■ 本文 ■
========================================

参考文献リスト兼感想集(お勧め編)
という訳でここでは、わすが失業にあたって(いやなきっかけだな)読み漁ってた本とかをご紹介しますです。どうやら他人に聞いて回る限り、こうゆうプロセス開発本とかの類って「よくわからん」「所詮理想論」「そんな暇あったら仕事しろ」的な扱いをされてるみたいですのでその啓蒙も兼ねて・・・ヤな周りに囲まれてたんだな俺。
当然のことながら、私も以下の本には相当影響を受けてますし感化されてます。逆を言えば、これらの本をしっかり読み解いてくれれば、何も私がいちいち文章を起こす必要も無い訳で。あ、これは禁句か。
まぁそんな訳で以下どんぞ。
(*以下めんどくさいので(コラ)、ここでの表記はタイトルのみとさせて頂きました。著者/訳者/出版社/価格等は各書籍に張ってあるリンク先にてご確認くださいませ。なお、リンクにはアマゾンのアソシエイトプログラムを使用しております)
【神】
・ピープルウエア 第2版 − ヤル気こそプロジェクト成功の鍵
聖書。理由もクソもあるか。とにかく読め。読まないなら死ね。
終わり。終わるな。
まぁどうにもこうにも私の考え方のベースです。逆を言えばこの本に共感できないという人は、私の文章読んでも怒りがこみ上げてくるだけだと思いますので、そうゆう人は早急に立ち去ることをお勧めします。それ位影響を受けた本。
関心空間にも感想上げてありますのでご参考に。

========================================

■ データ抜粋 ■
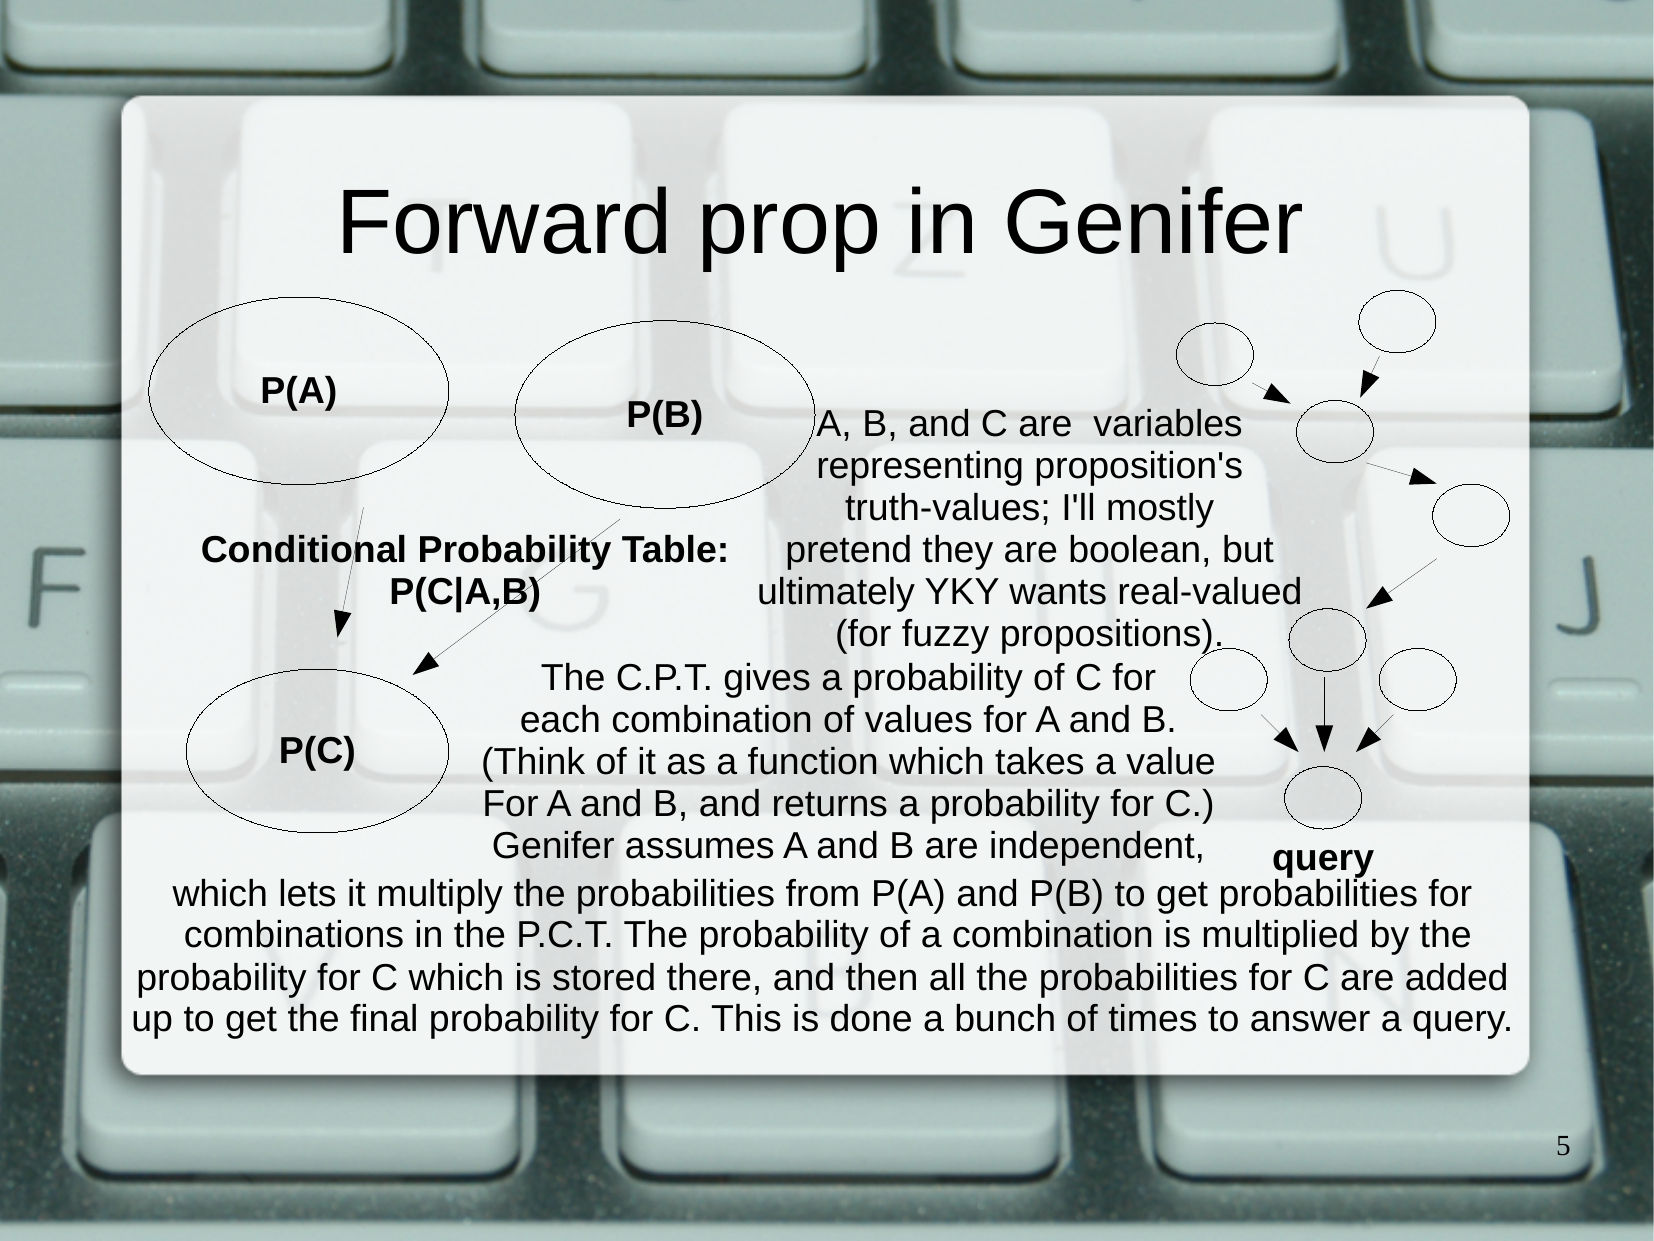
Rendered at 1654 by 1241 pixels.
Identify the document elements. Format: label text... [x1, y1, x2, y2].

========================================

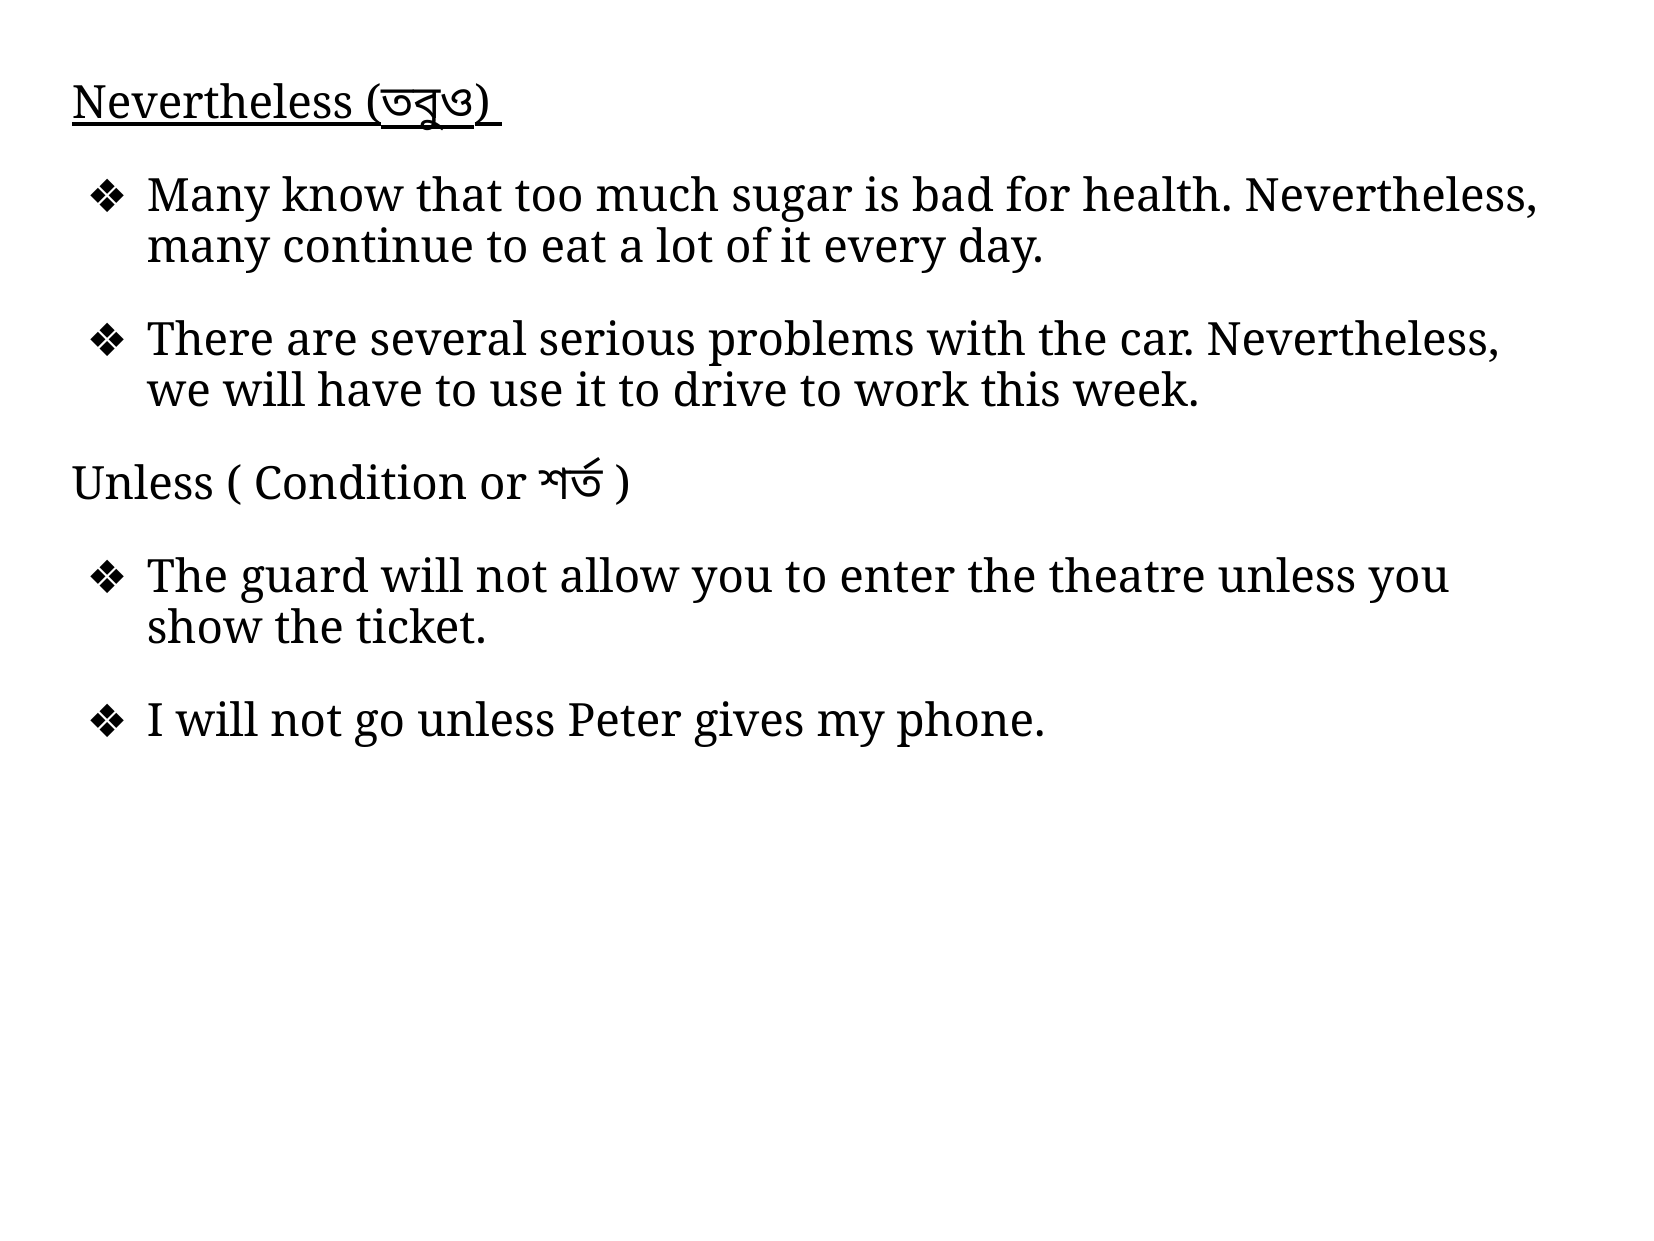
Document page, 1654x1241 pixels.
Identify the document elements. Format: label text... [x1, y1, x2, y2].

========================================

■ 課題 ■
a. 参考文献の紹介文のうち、「という訳でここでは、わすが失」を含む箇所から「な周りに囲まれてたんだな俺。」までの部分を、そのまま書き写してもらえますか？
b. 参考文献の紹介文を、最後の文の続きから書き進めてもらえますか？

■ 解答 ■
a.
という訳でここでは、わすが失業にあたって(いやなきっかけだな)読み漁ってた本とかをご紹介しますです。どうやら他人に聞いて回る限り、こうゆうプロセス開発本とかの類って「よくわからん」「所詮理想論」「そんな暇あったら仕事しろ」的な扱いをされてるみたいですのでその啓蒙も兼ねて・・・ヤな周りに囲まれてたんだな俺。

b.
【デマルコ関連】
これも本当は神扱いしたいんですけど、あんまり神神言ってるとどこぞの宗教と間違えられるんで(でも反デマルコ層にしてみたら私は宗教モンみたいに見えるんだろうなー)。
デマルコ三部作の最終巻。ゆとりがあるからこそ人は効率的に動けるんだよ、ということを訥々と語ってます。特に経営層や管理層等「人をコントロールする」側に立つ人は必須。普段やってることが、いかに非効率的で高リスクであるか、ということを思い知らされる本です。
関心空間版感想はこちら。
デマルコ三部作の二作目。小説仕立てになっておりまして、いかにプロジェクトに関わる者がデスマーチに立ち向かうかの奮闘を描いた活劇小説となっております(笑)。
ストーリー仕立てになってる分、頭の中にはスッと入ってくると思いますので、この手のが好きな人はこちらもどうぞ。
関心空間感想はこちら。
デマルコ3部作にすっかり陶酔させられた方はこちらのボーナストラック(笑)をどんぞ。いわゆる論文・エッセイ集になっておりまして。比較的さっくりと読めます。
関心空間感想はこちら。
【XP関連(2009年版)】
で、結局XPって何?という場合はまず以下をあたってくだされ。
・アジャイルな見積りと計画づくり ~価値あるソフトウェアを育てる概念と技法~
こちらでも軽く触れてはいるんですけど。よくよく考えたら、「アジャイルってなーに?」な人、かつそれなりに既存の開発現場で泥水啜った、あるいは血反吐を吐いた経験のある人なら、案外この本から入って貰うのが一番わかりやすいのかな?と思う次第。
どうしてもXPの場合ペアプロ、TDD、常時結合といった開発側からの特徴が目に入りがちで、かつ特異に見られるが故に嫌悪される・・・的なところがあるんですけど。そっから入るよりは、現時点既に地に堕ちていると言っても過言では無い計画や見積りといったところにメスを入れつつ始める方がいいのかなぁということを考えるんですよね。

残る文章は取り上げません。